Crest ups profit outlook but sees ‘fresh challenges’ of new lockdown
Housebuilder Crest Nicholson has increased its full-year profit outlook thanks to the booming property market, but warned over “fresh challenges” ahead of the new national lockdown.
The group said the hit on 2019-20 results from the pandemic will now be lower than first feared, with profits set to be “significantly” higher than the £37.9 million expected in the City for the year to October 31.
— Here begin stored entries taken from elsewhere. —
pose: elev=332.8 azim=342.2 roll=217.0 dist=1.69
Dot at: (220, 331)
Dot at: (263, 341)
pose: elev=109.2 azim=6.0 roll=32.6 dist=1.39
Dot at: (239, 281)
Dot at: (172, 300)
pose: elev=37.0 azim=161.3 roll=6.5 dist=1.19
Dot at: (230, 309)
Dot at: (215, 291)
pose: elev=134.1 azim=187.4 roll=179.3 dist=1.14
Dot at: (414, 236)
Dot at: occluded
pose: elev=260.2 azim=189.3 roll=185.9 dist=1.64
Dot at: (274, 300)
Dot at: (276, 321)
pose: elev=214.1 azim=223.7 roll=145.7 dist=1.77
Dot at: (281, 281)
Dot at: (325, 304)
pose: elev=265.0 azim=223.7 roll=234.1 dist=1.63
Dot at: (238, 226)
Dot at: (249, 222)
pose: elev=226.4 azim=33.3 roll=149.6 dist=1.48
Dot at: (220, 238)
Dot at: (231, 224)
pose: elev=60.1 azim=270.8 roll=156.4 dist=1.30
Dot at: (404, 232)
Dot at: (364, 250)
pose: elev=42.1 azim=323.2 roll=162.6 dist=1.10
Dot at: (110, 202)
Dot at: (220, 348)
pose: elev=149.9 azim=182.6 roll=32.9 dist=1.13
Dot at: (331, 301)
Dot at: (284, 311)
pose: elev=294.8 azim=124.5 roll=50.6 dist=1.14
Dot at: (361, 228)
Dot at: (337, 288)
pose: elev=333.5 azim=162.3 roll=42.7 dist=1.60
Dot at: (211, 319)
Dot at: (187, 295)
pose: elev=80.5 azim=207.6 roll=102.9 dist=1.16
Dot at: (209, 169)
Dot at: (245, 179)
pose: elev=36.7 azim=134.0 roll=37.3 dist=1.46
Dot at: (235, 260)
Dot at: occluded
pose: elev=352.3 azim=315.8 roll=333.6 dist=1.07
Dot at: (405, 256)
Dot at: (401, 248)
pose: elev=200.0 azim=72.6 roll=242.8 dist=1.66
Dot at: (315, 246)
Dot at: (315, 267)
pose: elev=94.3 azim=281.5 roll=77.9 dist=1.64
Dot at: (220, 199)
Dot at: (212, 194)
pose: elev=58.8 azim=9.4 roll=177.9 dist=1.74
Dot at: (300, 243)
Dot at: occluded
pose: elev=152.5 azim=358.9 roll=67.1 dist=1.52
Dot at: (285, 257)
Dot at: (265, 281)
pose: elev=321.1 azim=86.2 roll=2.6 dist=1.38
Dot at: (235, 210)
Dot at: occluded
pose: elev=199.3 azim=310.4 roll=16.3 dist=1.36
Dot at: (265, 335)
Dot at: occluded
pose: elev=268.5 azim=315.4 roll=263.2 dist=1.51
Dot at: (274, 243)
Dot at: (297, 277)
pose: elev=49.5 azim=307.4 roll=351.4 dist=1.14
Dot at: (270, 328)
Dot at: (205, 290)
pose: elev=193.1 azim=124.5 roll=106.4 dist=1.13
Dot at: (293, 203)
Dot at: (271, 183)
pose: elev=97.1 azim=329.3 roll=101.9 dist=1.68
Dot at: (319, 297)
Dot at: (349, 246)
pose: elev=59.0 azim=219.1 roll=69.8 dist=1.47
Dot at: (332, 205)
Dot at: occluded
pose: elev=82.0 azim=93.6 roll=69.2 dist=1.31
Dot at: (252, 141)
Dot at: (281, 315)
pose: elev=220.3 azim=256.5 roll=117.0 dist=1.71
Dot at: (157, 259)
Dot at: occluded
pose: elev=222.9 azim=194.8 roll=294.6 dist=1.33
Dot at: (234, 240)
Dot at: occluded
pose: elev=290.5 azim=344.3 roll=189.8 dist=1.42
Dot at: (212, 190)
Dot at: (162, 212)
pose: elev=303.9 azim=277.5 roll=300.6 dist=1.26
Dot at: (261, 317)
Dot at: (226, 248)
It is now guiding for pre-tax profits at the upper end of the £35 million to £45 million range – though it will still be a sharp fall from the £121.1 million posted the previous year.
Crest also announced plans to resume dividend payments in the first half of its new financial year as it benefits from a buoyant housing market, boosted by the stamp duty holiday and pent-up demand since the spring lockdown.
Chief executive Peter Truscott added a note of caution in the face of the new lockdown across England, but insisted the housing market would remain “resilient”.
“The introduction of another national lockdown will undoubtedly bring fresh challenges, but we welcome the Government’s support to maintain construction activity and for the housing market to remain open for business,” he said.
“We expect the housing market to remain resilient to the impacts of Covid-19 and as such we are well positioned to capitalise on that demand, particularly considering our product range and focus in Southern England,” he added.
Crest said reservations are slightly ahead of pre-spring lockdown levels, with forward sales also higher than a year earlier, at 2,289 homes or £480.5 million at October 31 against £378 million in 2019.
As well as the surge in buyer demand and prices since the first lockdown, Crest also thanked its turnaround for helping limit the impact on full-year profits.
The group announced in June that it was axing around 130 jobs or 13% of its 1,005-strong workforce in an overhaul to slash costs further.
This came less than six months after Crest had already announced a shake-up in January to save £30 million and get its financials back on track.